Rainer Voigt in Anthropos, 95/1, 2000, 249f
David Odden in Journal of African Languages and Linguistics, 21/2, 2000, 192-195
The fourteen articles in this monograph represent a major contribution to the study of one of Africa’s most remote language families. The Surmic languages are spoken across a linguistically diverse zone in southwestern Ethiopia and southern Sudan frequently rendered inaccessible to researchers by civil war or other local calamities. The book’s individual contributions are wide ranging and address both synchronic and diachronic issues as well as sociolinguistic and anthropological aspects of Surmic speech communities. Several of the articles are also rich in ethnohistorical detail. The book is pioneering in the sense that many of its topics have never before been discussed at any length in print. Each article is a self-contained study followed by its own bibliography, but together the collection serves as a superb introduction to Surmic studies. One of the contributions, ‘Surmic bibliography: Language and culture’ (127–41), by JON ABBINK and PETER UNSETH, also provides an extensive and invaluable, though not exhaustive, source guide to Surmic publications.

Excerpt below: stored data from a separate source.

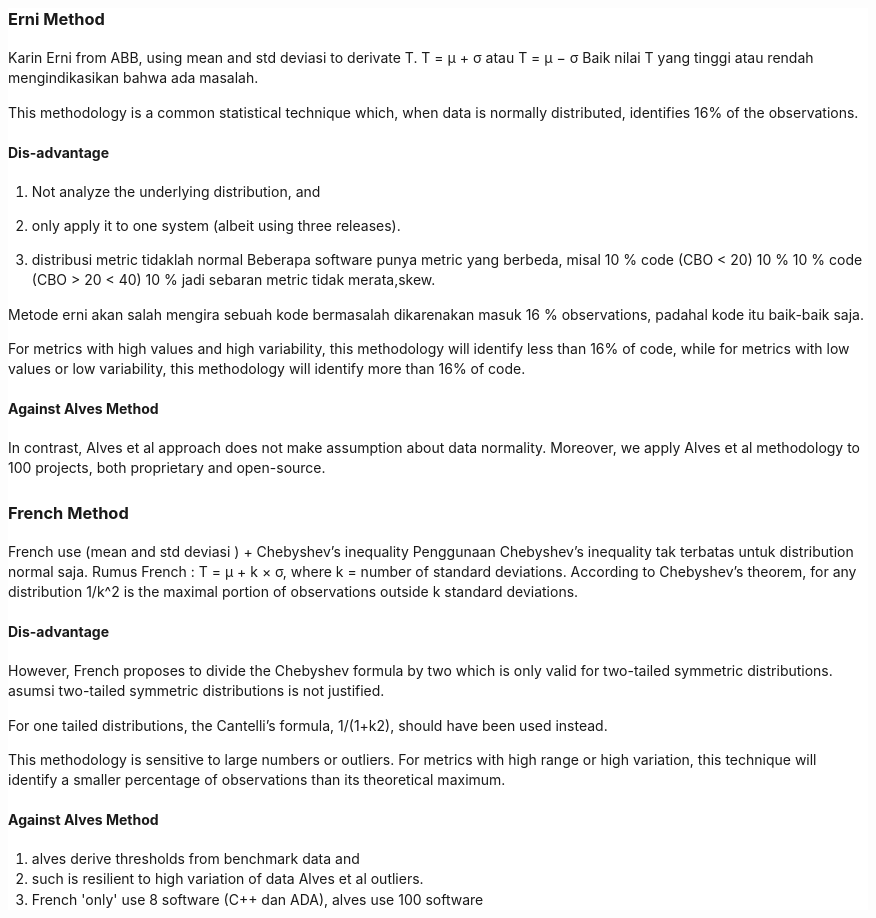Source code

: ### Erni Method
Karin Erni from ABB, using mean and std deviasi to derivate T.
T = µ + σ  atau  T = µ − σ 
Baik nilai T yang tinggi atau rendah mengindikasikan bahwa ada masalah.

This methodology is a common statistical technique which, when data is normally distributed, identifies 16% of the observations.


#### Dis-advantage
1. Not analyze the underlying distribution, and 
2. only apply it to one system (albeit using three releases). 


1. distribusi metric tidaklah normal 
Beberapa software punya metric yang berbeda, misal
10 % code (CBO < 20)
10 %
10 % code  (CBO > 20 < 40)
10 % 
jadi sebaran metric tidak merata,skew.

Metode erni akan salah mengira sebuah kode bermasalah dikarenakan masuk 16 % observations, padahal kode itu baik-baik saja.

For metrics with high values and high variability, this methodology will identify less
than 16% of code, while for metrics with low values or low variability, this methodology will identify more than 16% of code. 

#### Against Alves Method
In contrast, Alves et al approach does not make assumption about data normality. Moreover, we apply Alves et al methodology to 100 projects, both proprietary and open-source.

### French Method
French use (mean and std deviasi ) + Chebyshev’s inequality
Penggunaan Chebyshev’s inequality tak terbatas untuk distribution normal saja.
Rumus French : 
T = µ + k × σ, 
where k = number of standard deviations. 
According to Chebyshev’s theorem, for any distribution 1/k^2 is the maximal portion of observations outside k standard deviations.

#### Dis-advantage
However, French proposes to divide the Chebyshev formula by two which is only valid for two-tailed symmetric distributions. 
asumsi two-tailed symmetric distributions is not justified. 

For one tailed distributions, the Cantelli’s formula, 1/(1+k2), should have been used instead.

This methodology is sensitive to large numbers or outliers. 
For metrics with high range or high variation, this technique will identify a smaller percentage of observations than its theoretical maximum. 

#### Against Alves Method
1. alves derive thresholds from benchmark data and 
2. such is resilient to high variation of data Alves et al outliers.
3. French 'only' use 8 software (C++ dan ADA), alves use 100 software
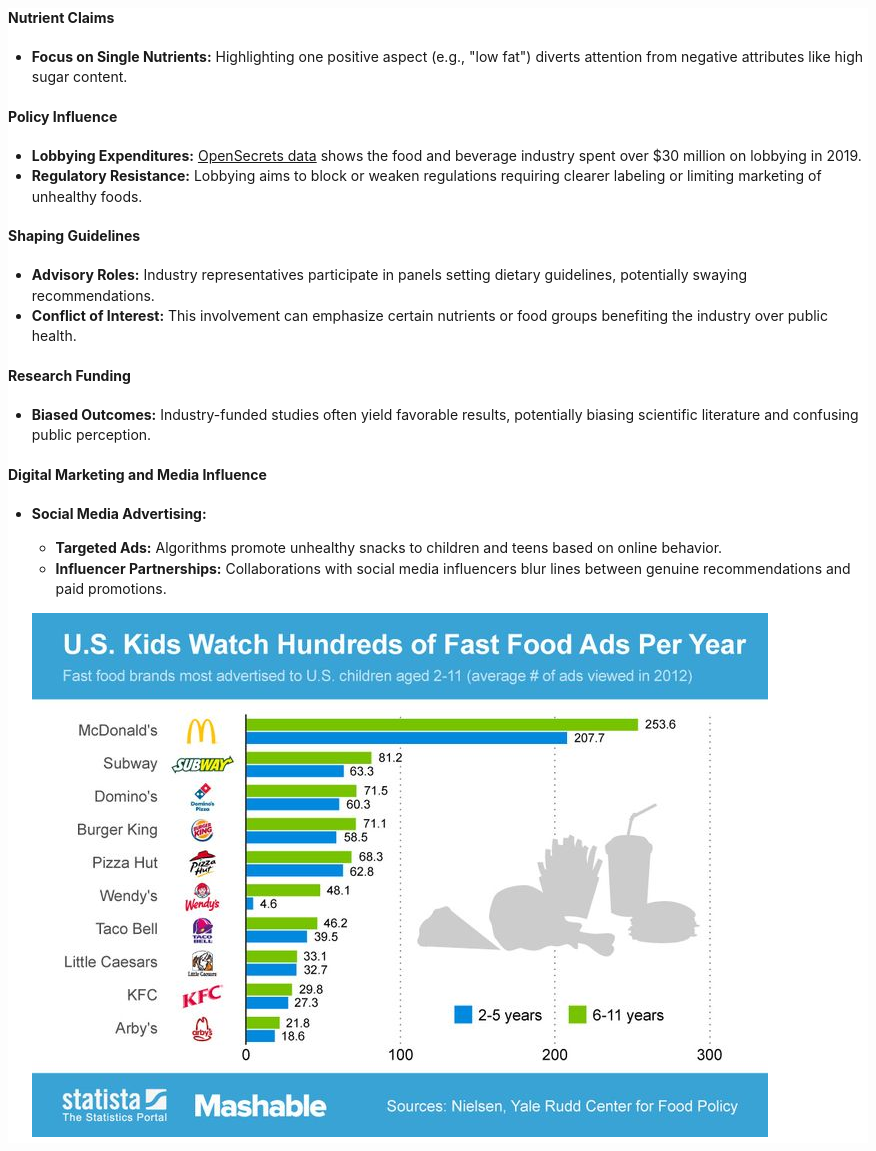 #### Nutrient Claims

- **Focus on Single Nutrients:** Highlighting one positive aspect (e.g., "low fat") diverts attention from negative attributes like high sugar content.

#### Policy Influence

- **Lobbying Expenditures:** [OpenSecrets data](https://www.opensecrets.org/federal-lobbying/industries/summary?id=A09) shows the food and beverage industry spent over $30 million on lobbying in 2019.
- **Regulatory Resistance:** Lobbying aims to block or weaken regulations requiring clearer labeling or limiting marketing of unhealthy foods.

#### Shaping Guidelines

- **Advisory Roles:** Industry representatives participate in panels setting dietary guidelines, potentially swaying recommendations.
- **Conflict of Interest:** This involvement can emphasize certain nutrients or food groups benefiting the industry over public health.

#### Research Funding

- **Biased Outcomes:** Industry-funded studies often yield favorable results, potentially biasing scientific literature and confusing public perception.

#### Digital Marketing and Media Influence

- **Social Media Advertising:**

  - **Targeted Ads:** Algorithms promote unhealthy snacks to children and teens based on online behavior.
  - **Influencer Partnerships:** Collaborations with social media influencers blur lines between genuine recommendations and paid promotions.

  ![Alt text](/assets/images/diet/19.jpg)
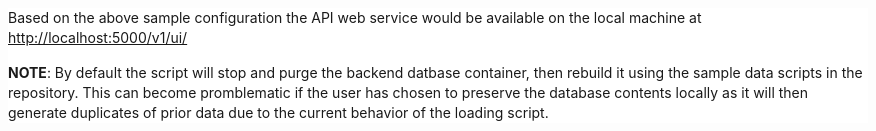 Based on the above sample configuration the API web service would be available on the local machine at [http://localhost:5000/v1/ui/](http://localhost:5000/v1/ui/#/)

**NOTE**: By default the script will stop and purge the backend datbase container, then rebuild it using the sample data scripts in the repository. This can become promblematic if the user has chosen to preserve the database contents locally as it will then generate duplicates of prior data due to the current behavior of the loading script.
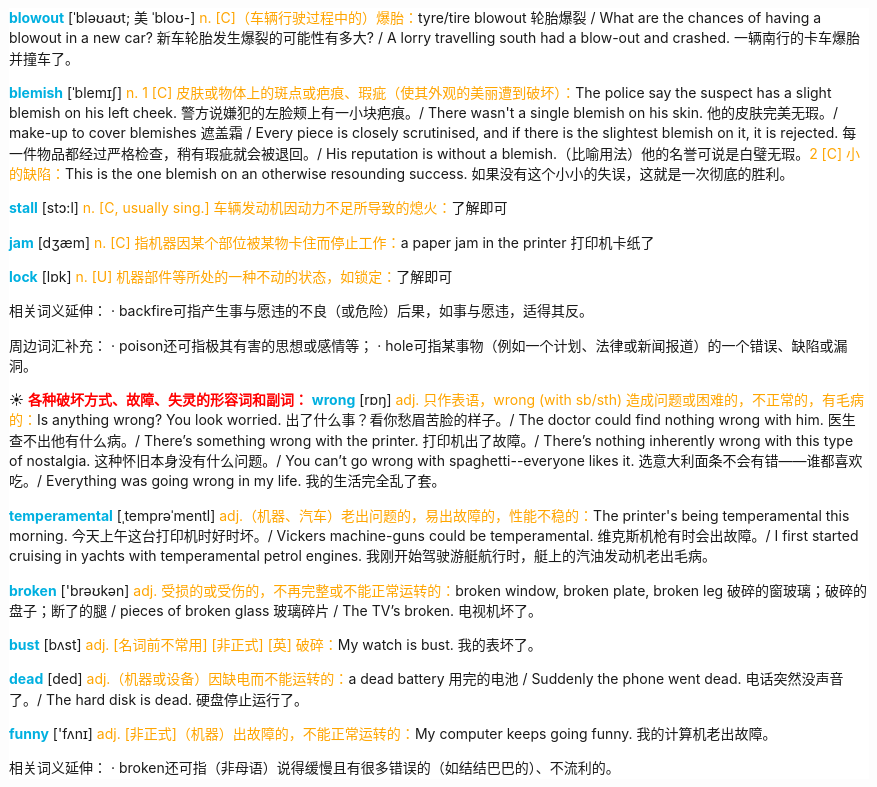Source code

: <font color="sky blue">**blowout**</font> [ˈbləʊaʊt; 美 ˈbloʊ-]
<font color="orange">n. [C]（车辆行驶过程中的）爆胎：</font>tyre/tire blowout 轮胎爆裂 / What are the chances of having a blowout in a new car? 新车轮胎发生爆裂的可能性有多大? / A lorry travelling south had a blow-out and crashed. 一辆南行的卡车爆胎并撞车了。

<font color="sky blue">**blemish**</font> [ˈblemɪʃ]
<font color="orange">n. 1 [C] 皮肤或物体上的斑点或疤痕、瑕疵（使其外观的美丽遭到破坏）：</font>The police say the suspect has a slight blemish on his left cheek. 警方说嫌犯的左脸颊上有一小块疤痕。/ There wasn't a single blemish on his skin. 他的皮肤完美无瑕。/ make-up to cover blemishes 遮盖霜 / Every piece is closely scrutinised, and if there is the slightest blemish on it, it is rejected. 每一件物品都经过严格检查，稍有瑕疵就会被退回。/ His reputation is without a blemish.（比喻用法）他的名誉可说是白璧无瑕。<font color="orange">2 [C] 小的缺陷：</font>This is the one blemish on an otherwise resounding success. 如果没有这个小小的失误，这就是一次彻底的胜利。

<font color="sky blue">**stall**</font> [stɔ:l]
<font color="orange">n. [C, usually sing.] 车辆发动机因动力不足所导致的熄火：</font>了解即可
    
<font color="sky blue">**jam**</font> [dӡæm] 
<font color="orange">n. [C] 指机器因某个部位被某物卡住而停止工作：</font>a paper jam in the printer 打印机卡纸了

<font color="sky blue">**lock**</font> [lɒk] 
<font color="orange">n. [U] 机器部件等所处的一种不动的状态，如锁定：</font>了解即可

相关词义延伸：
· backfire可指产生事与愿违的不良（或危险）后果，如事与愿违，适得其反。

周边词汇补充：
· poison还可指极其有害的思想或感情等；
· hole可指某事物（例如一个计划、法律或新闻报道）的一个错误、缺陷或漏洞。

☀ <font color="red">**各种破坏方式、故障、失灵的形容词和副词：**</font>
<font color="sky blue">**wrong**</font> [rɒŋ] 
<font color="orange">adj. 只作表语，wrong (with sb/sth) 造成问题或困难的，不正常的，有毛病的：</font>Is anything wrong? You look worried. 出了什么事？看你愁眉苦脸的样子。/ The doctor could find nothing wrong with him. 医生查不出他有什么病。/ There’s something wrong with the printer. 打印机出了故障。/ There’s nothing inherently wrong with this type of nostalgia. 这种怀旧本身没有什么问题。/ You can’t go wrong with spaghetti--everyone likes it. 选意大利面条不会有错——谁都喜欢吃。/ Everything was going wrong in my life. 我的生活完全乱了套。
           
<font color="sky blue">**temperamental**</font> [ˌtemprəˈmentl]
<font color="orange">adj.（机器、汽车）老出问题的，易出故障的，性能不稳的：</font>The printer's being temperamental this morning. 今天上午这台打印机时好时坏。/ Vickers machine-guns could be temperamental. 维克斯机枪有时会出故障。/ I first started cruising in yachts with temperamental petrol engines. 我刚开始驾驶游艇航行时，艇上的汽油发动机老出毛病。

<font color="sky blue">**broken**</font> ['brəʊkən] 
<font color="orange">adj. 受损的或受伤的，不再完整或不能正常运转的：</font>broken window, broken plate, broken leg 破碎的窗玻璃；破碎的盘子；断了的腿 / pieces of broken glass 玻璃碎片 / The TV’s broken. 电视机坏了。
           
<font color="sky blue">**bust**</font> [bʌst]
<font color="orange">adj. [名词前不常用] [非正式] [英] 破碎：</font>My watch is bust. 我的表坏了。
    
<font color="sky blue">**dead**</font> [ded] 
<font color="orange">adj.（机器或设备）因缺电而不能运转的：</font>a dead battery 用完的电池 / Suddenly the phone went dead. 电话突然没声音了。/ The hard disk is dead. 硬盘停止运行了。

<font color="sky blue">**funny**</font> ['fʌnɪ] 
<font color="orange">adj. [非正式]（机器）出故障的，不能正常运转的：</font>My computer keeps going funny. 我的计算机老出故障。

相关词义延伸：
· broken还可指（非母语）说得缓慢且有很多错误的（如结结巴巴的）、不流利的。
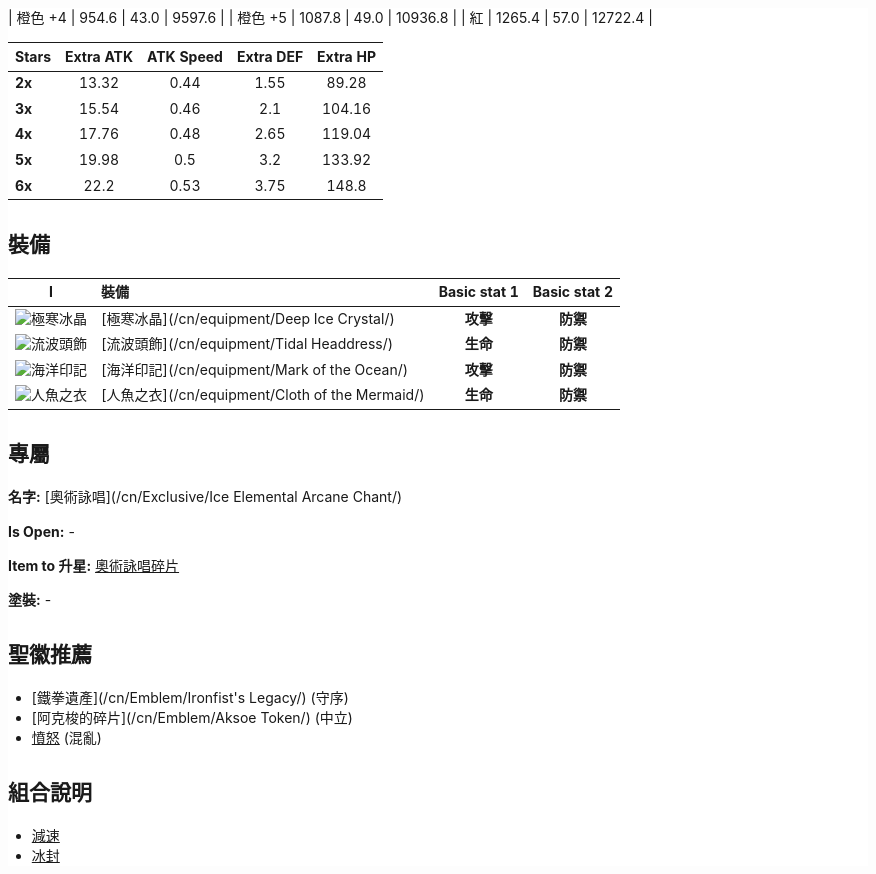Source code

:   | 橙色 +4 | 954.6 | 43.0 | 9597.6 |
  | 橙色 +5 | 1087.8 | 49.0 | 10936.8 |
  | 紅 | 1265.4 | 57.0 | 12722.4 |

  |          Stars      |  Extra ATK |  ATK Speed | Extra DEF |    Extra HP   | 
  |:--------------------|:----------:|:----------:|:---------:|:-------------:|
  | **2x** <i class="fas fa-star"/> | 13.32 | 0.44 | 1.55 | 89.28 |
  | **3x** <i class="fas fa-star"/> | 15.54 | 0.46 | 2.1 | 104.16 |
  | **4x** <i class="fas fa-star"/> | 17.76 | 0.48 | 2.65 | 119.04 |
  | **5x** <i class="fas fa-star"/> | 19.98 | 0.5 | 3.2 | 133.92 |
  | **6x** <i class="fas fa-star"/> | 22.2 | 0.53 | 3.75 | 148.8 |

## 裝備

  | I | 裝備  |  Basic stat 1 | Basic stat 2 | 
  |:-:|:-------------|:-------------:|:------------:|
  | ![極寒冰晶](/images/e/e_9031.png) | [極寒冰晶](/cn/equipment/Deep Ice Crystal/) | **攻擊** | **防禦** | 
  | ![流波頭飾](/images/e/e_9032.png) | [流波頭飾](/cn/equipment/Tidal Headdress/) | **生命** | **防禦** | 
  | ![海洋印記](/images/e/e_9033.png) | [海洋印記](/cn/equipment/Mark of the Ocean/) | **攻擊** | **防禦** | 
  | ![人魚之衣](/images/e/e_9034.png) | [人魚之衣](/cn/equipment/Cloth of the Mermaid/) | **生命** | **防禦** | 

## 專屬

 **名字:** [奧術詠唱](/cn/Exclusive/Ice Elemental Arcane Chant/) 

 **Is Open:** - 

 **Item to 升星:** [奧術詠唱碎片](/cn/Items/con_915/)

 **塗裝:** -


## 聖徽推薦

* [鐵拳遺產](/cn/Emblem/Ironfist's Legacy/) (守序)
* [阿克梭的碎片](/cn/Emblem/Aksoe Token/) (中立)
* [憤怒](/cn/Emblem/Anger/) (混亂)

## 組合說明

* [減速](/combination/減速/) 
* [冰封](/combination/冰封/) 
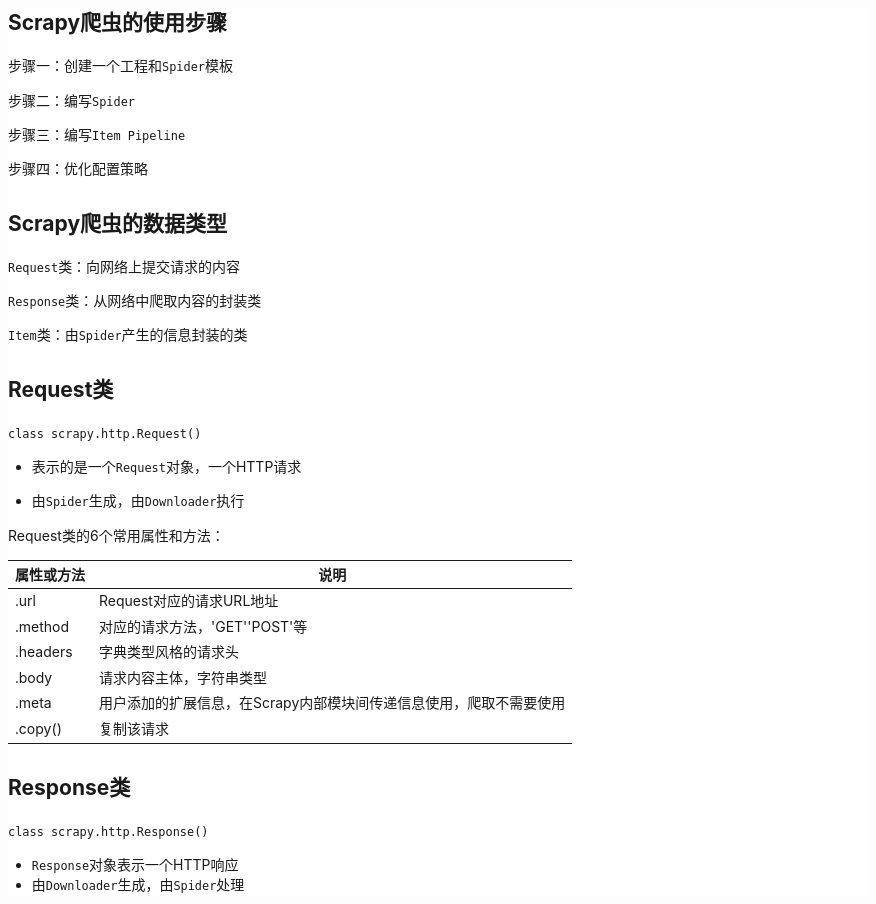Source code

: ## Scrapy爬虫的使用步骤

步骤一：创建一个工程和`Spider`模板

步骤二：编写`Spider`

步骤三：编写`Item Pipeline`

步骤四：优化配置策略



## Scrapy爬虫的数据类型

`Request`类：向网络上提交请求的内容

`Response`类：从网络中爬取内容的封装类

`Item`类：由`Spider`产生的信息封装的类





## Request类

`class scrapy.http.Request()`

+ 表示的是一个`Request`对象，一个HTTP请求

+ 由`Spider`生成，由`Downloader`执行



Request类的6个常用属性和方法：

| 属性或方法 | 说明                                                         |
| ---------- | ------------------------------------------------------------ |
| .url       | Request对应的请求URL地址                                     |
| .method    | 对应的请求方法，'GET''POST'等                                |
| .headers   | 字典类型风格的请求头                                         |
| .body      | 请求内容主体，字符串类型                                     |
| .meta      | 用户添加的扩展信息，在Scrapy内部模块间传递信息使用，爬取不需要使用 |
| .copy()    | 复制该请求                                                   |





## Response类

`class scrapy.http.Response()`

+ `Response`对象表示一个HTTP响应
+ 由`Downloader`生成，由`Spider`处理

The book begins with GERRIT J. DIMMENDAAL’s ‘Surmic languages and cultures: An introduction’ (3–33), which surveys past attempts to subclassify Surmic family membership and discusses alternate names for the various individual languages. ‘A syntactic typology of Surmic from an areal and historical-comparative point of view’ (35–81), also by Dimmendaal, concludes that Proto-Surmic likely had verb-second rather than verb-initial word order and that the family is transitional between the neighboring Omotic and Nilotic families. MOGES YIGEZU’s ‘Women in society and female speech among the Suri of Southwestern Ethiopia’ (83–101) explores the linguistic effects of the tribe’s custom of forcing women to wear labrets, a practice that causes female speakers to systematically replace labials with corresponding dentals or velars. In ‘Cross-ethnic clan identities among Surmic groups and their neighbours: The case of the Mela’ (103–11), Peter Unseth and Jon Abbink explore how clan names shared by multiple ethnic groups can reveal facts about the origins of various Surmic tribes. In ‘Two old causative affixes in Surmic languages’ (113–26), Unseth demonstrates the existence of a causative affix shared between Proto-Surmic and Proto-Nilotic (Surmic’s closest relative within Nilo-Saharan).
The remaining articles deal with individual Surmic languages or subgroups rather than the family as a whole. Unseth’s ‘Clan, kinship and marriage patterns among the Majangir’ (145–78) is the only contribution dealing specifically with a Northeastern Surmic language and culture. In ‘Murle categorization’ (181–218), JOHATHAN E. ARENSEN explains the semantic and cultural logic behind a Southwestern Surmic nominal classification system (important grammatically as the determiner of which singulative or pluralizing suffix each noun requires). SCOTT RANDAL’s ‘A grammatical sketch of Tennet’ (219–72) and ‘Notes on Baale’ (273–317) by Moges Yigezu and Gerrit J. Dimmendaal provide more comprehensive structural descriptions of two other Southwestern Surmic languages. The final four articles, which describe individual Southeastern Surmic languages, are: ‘Violence and political discourse among the Chai Suri’ (321–44) by Jon Abbink; ‘A sketch of Koegu grammar: Towards reconstructing Proto-Southeastern Surmic’ (345–74) by OSAMU HIEDA; ‘A grammatical sketch of Chai’ (375–436) by MARCO LAST and DEBORAH LUCASSEN; and ‘The Me’en verb system: Does Me’en have tenses?’ (437–58) by HANS-GEORG WILL. Each of these articles adds significant detail to what had previously been published on the language in question.
This book is an important contribution to Nilo-Saharan studies and will undoubtedly influence the direction of new research on Surmic languages for years to come.